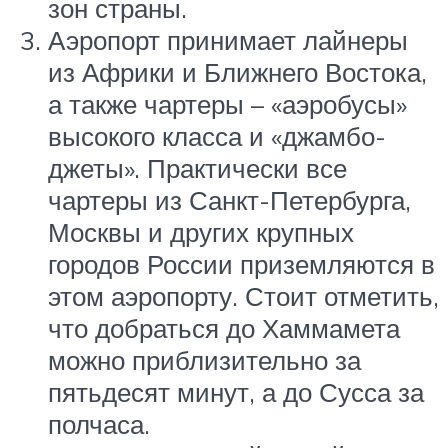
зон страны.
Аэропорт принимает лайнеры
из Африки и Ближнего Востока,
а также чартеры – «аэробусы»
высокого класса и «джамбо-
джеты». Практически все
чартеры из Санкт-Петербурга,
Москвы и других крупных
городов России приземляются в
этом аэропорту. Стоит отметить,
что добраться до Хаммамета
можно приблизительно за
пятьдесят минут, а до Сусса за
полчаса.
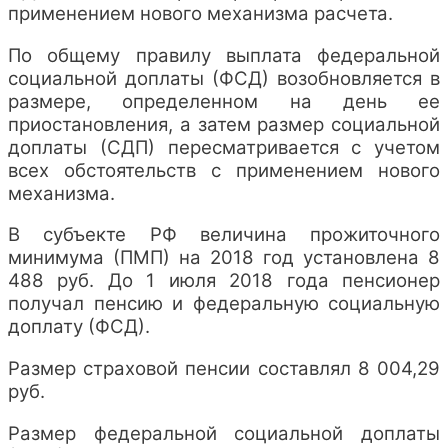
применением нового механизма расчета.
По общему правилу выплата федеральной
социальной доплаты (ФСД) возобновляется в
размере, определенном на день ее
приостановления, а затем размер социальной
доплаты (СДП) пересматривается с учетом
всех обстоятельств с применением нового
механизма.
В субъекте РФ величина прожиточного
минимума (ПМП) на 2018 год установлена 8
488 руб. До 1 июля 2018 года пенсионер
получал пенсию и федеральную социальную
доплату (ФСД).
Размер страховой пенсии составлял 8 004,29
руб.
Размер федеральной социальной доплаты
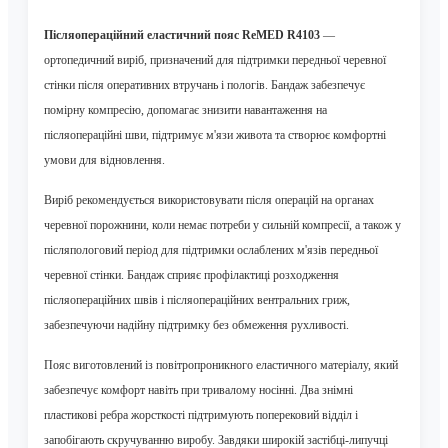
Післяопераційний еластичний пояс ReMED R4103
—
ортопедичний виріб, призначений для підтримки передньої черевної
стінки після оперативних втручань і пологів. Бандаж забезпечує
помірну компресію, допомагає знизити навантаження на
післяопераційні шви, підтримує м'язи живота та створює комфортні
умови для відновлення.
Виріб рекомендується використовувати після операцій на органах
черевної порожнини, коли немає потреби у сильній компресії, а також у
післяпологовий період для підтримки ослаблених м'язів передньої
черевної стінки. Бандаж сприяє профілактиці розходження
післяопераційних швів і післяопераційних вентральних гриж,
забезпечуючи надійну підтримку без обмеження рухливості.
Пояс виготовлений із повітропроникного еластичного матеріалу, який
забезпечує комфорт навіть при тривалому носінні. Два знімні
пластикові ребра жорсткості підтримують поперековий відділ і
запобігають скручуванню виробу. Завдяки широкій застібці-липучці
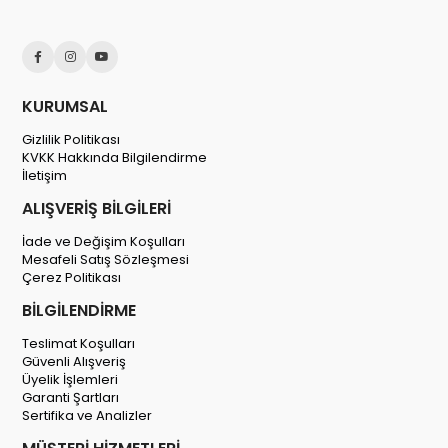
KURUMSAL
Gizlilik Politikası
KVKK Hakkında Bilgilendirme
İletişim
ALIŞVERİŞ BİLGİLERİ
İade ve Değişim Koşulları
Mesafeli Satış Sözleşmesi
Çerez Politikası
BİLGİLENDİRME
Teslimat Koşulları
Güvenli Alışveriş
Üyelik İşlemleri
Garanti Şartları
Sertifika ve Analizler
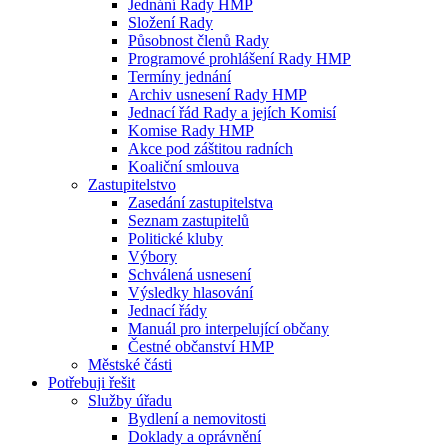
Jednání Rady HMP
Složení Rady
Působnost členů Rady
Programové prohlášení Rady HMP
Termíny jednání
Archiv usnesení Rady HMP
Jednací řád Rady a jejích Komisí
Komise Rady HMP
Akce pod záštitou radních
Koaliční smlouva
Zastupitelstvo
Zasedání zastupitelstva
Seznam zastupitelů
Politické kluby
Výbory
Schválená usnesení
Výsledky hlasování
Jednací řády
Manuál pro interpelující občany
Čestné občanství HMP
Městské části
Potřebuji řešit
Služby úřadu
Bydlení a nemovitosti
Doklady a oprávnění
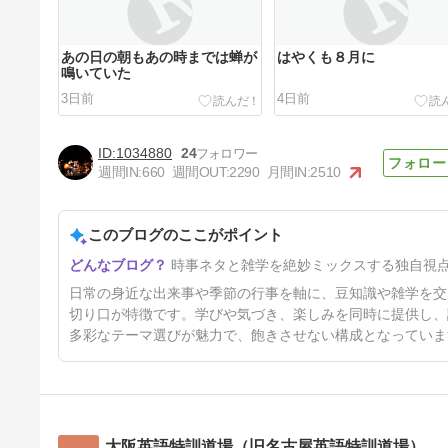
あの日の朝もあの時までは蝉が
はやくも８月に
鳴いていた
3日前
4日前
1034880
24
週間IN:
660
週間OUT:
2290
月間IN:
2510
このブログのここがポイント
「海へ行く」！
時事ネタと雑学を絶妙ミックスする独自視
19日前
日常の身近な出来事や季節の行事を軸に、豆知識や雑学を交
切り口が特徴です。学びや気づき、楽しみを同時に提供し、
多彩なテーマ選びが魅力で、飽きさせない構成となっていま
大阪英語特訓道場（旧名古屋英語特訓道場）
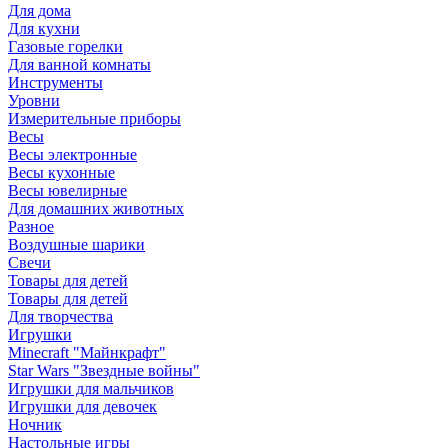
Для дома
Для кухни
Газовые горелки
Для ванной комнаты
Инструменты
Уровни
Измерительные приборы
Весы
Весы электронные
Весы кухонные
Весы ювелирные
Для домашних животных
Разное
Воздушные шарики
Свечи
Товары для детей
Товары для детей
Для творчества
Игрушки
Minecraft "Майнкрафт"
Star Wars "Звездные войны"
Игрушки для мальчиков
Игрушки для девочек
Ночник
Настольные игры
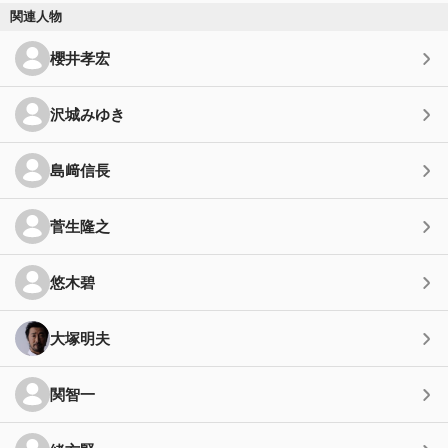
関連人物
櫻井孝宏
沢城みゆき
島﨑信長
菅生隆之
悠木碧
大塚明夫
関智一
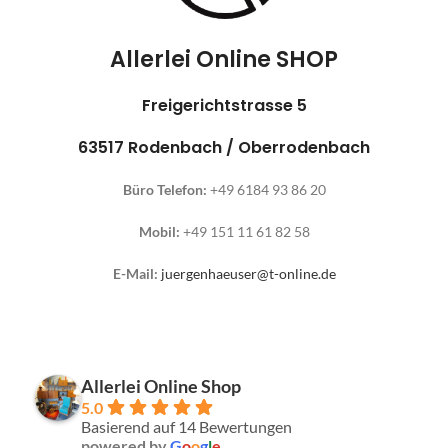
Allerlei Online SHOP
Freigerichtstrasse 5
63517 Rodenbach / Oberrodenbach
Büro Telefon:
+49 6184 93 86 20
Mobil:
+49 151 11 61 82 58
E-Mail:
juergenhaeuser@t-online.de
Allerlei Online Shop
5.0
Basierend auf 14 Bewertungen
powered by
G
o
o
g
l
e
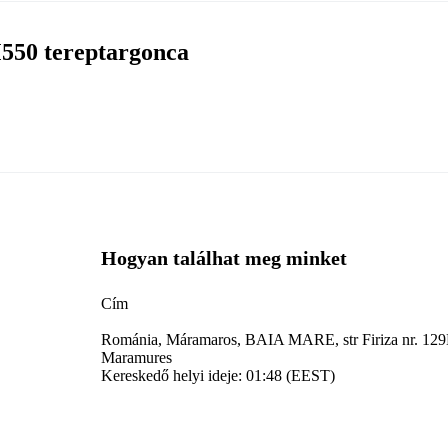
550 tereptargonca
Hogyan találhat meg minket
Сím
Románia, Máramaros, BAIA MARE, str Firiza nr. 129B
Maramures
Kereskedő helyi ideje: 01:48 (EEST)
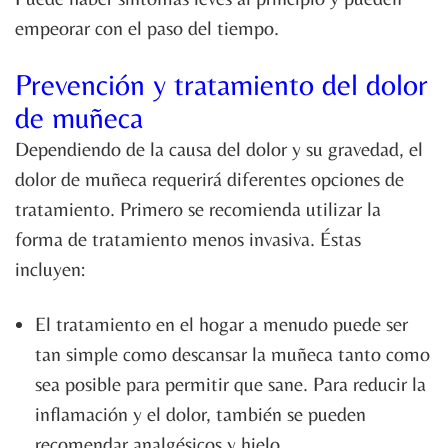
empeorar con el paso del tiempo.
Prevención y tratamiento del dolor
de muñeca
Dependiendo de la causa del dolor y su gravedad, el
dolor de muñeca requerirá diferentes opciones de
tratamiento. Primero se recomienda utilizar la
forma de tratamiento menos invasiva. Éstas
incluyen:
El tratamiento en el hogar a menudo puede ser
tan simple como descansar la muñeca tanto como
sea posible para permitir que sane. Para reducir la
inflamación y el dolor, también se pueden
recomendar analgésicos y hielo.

----------

_Instructions for the task_
The answer must be the whole listing, word for word, with no pictures in it. Please write it out.

_Written solution_
зон страны.
Аэропорт принимает лайнеры
из Африки и Ближнего Востока,
а также чартеры – «аэробусы»
высокого класса и «джамбо-
джеты». Практически все
чартеры из Санкт-Петербурга,
Москвы и других крупных
городов России приземляются в
этом аэропорту. Стоит отметить,
что добраться до Хаммамета
можно приблизительно за
пятьдесят минут, а до Сусса за
полчаса.
применением нового механизма расчета.
По общему правилу выплата федеральной
социальной доплаты (ФСД) возобновляется в
размере, определенном на день ее
приостановления, а затем размер социальной
доплаты (СДП) пересматривается с учетом
всех обстоятельств с применением нового
механизма.
В субъекте РФ величина прожиточного
минимума (ПМП) на 2018 год установлена 8
488 руб. До 1 июля 2018 года пенсионер
получал пенсию и федеральную социальную
доплату (ФСД).
Размер страховой пенсии составлял 8 004,29
руб.
Размер федеральной социальной доплаты
Післяопераційний еластичний пояс ReMED R4103
—
ортопедичний виріб, призначений для підтримки передньої черевної
стінки після оперативних втручань і пологів. Бандаж забезпечує
помірну компресію, допомагає знизити навантаження на
післяопераційні шви, підтримує м'язи живота та створює комфортні
умови для відновлення.
Виріб рекомендується використовувати після операцій на органах
черевної порожнини, коли немає потреби у сильній компресії, а також у
післяпологовий період для підтримки ослаблених м'язів передньої
черевної стінки. Бандаж сприяє профілактиці розходження
післяопераційних швів і післяопераційних вентральних гриж,
забезпечуючи надійну підтримку без обмеження рухливості.
Пояс виготовлений із повітропроникного еластичного матеріалу, який
забезпечує комфорт навіть при тривалому носінні. Два знімні
пластикові ребра жорсткості підтримують поперековий відділ і
запобігають скручуванню виробу. Завдяки широкій застібці-липучці
KURUMSAL
Gizlilik Politikası
KVKK Hakkında Bilgilendirme
İletişim
ALIŞVERİŞ BİLGİLERİ
İade ve Değişim Koşulları
Mesafeli Satış Sözleşmesi
Çerez Politikası
BİLGİLENDİRME
Teslimat Koşulları
Güvenli Alışveriş
Üyelik İşlemleri
Garanti Şartları
Sertifika ve Analizler
Jednání Rady HMP
Složení Rady
Působnost členů Rady
Programové prohlášení Rady HMP
Termíny jednání
Archiv usnesení Rady HMP
Jednací řád Rady a jejích Komisí
Komise Rady HMP
Akce pod záštitou radních
Koaliční smlouva
Zastupitelstvo
Zasedání zastupitelstva
Seznam zastupitelů
Politické kluby
Výbory
Schválená usnesení
Výsledky hlasování
Jednací řády
Manuál pro interpelující občany
Čestné občanství HMP
Městské části
Potřebuji řešit
Služby úřadu
Bydlení a nemovitosti
Doklady a oprávnění
あの日の朝もあの時までは蝉が
はやくも８月に
鳴いていた
3日前
4日前
1034880
24
週間IN:
660
週間OUT:
2290
月間IN:
2510
このブログのここがポイント
「海へ行く」！
時事ネタと雑学を絶妙ミックスする独自視
19日前
日常の身近な出来事や季節の行事を軸に、豆知識や雑学を交
切り口が特徴です。学びや気づき、楽しみを同時に提供し、
多彩なテーマ選びが魅力で、飽きさせない構成となっていま
大阪英語特訓道場（旧名古屋英語特訓道場）
Для дома
Для кухни
Газовые горелки
Для ванной комнаты
Инструменты
Уровни
Измерительные приборы
Весы
Весы электронные
Весы кухонные
Весы ювелирные
Для домашних животных
Разное
Воздушные шарики
Свечи
Товары для детей
Товары для детей
Для творчества
Игрушки
Minecraft "Майнкрафт"
Star Wars "Звездные войны"
Игрушки для мальчиков
Игрушки для девочек
Ночник
Настольные игры
関連人物
櫻井孝宏
沢城みゆき
島﨑信長
菅生隆之
悠木碧
大塚明夫
関智一
Allerlei Online SHOP
Freigerichtstrasse 5
63517 Rodenbach / Oberrodenbach
Büro Telefon:
+49 6184 93 86 20
Mobil:
+49 151 11 61 82 58
E-Mail:
juergenhaeuser@t-online.de
Allerlei Online Shop
5.0
Basierend auf 14 Bewertungen
powered by
G
o
o
g
l
e
550 tereptargonca
Hogyan találhat meg minket
Сím
Románia, Máramaros, BAIA MARE, str Firiza nr. 129B
Maramures
Kereskedő helyi ideje: 01:48 (EEST)
empeorar con el paso del tiempo.
Prevención y tratamiento del dolor
de muñeca
Dependiendo de la causa del dolor y su gravedad, el
dolor de muñeca requerirá diferentes opciones de
tratamiento. Primero se recomienda utilizar la
forma de tratamiento menos invasiva. Éstas
incluyen:
El tratamiento en el hogar a menudo puede ser
tan simple como descansar la muñeca tanto como
sea posible para permitir que sane. Para reducir la
inflamación y el dolor, también se pueden
recomendar analgésicos y hielo.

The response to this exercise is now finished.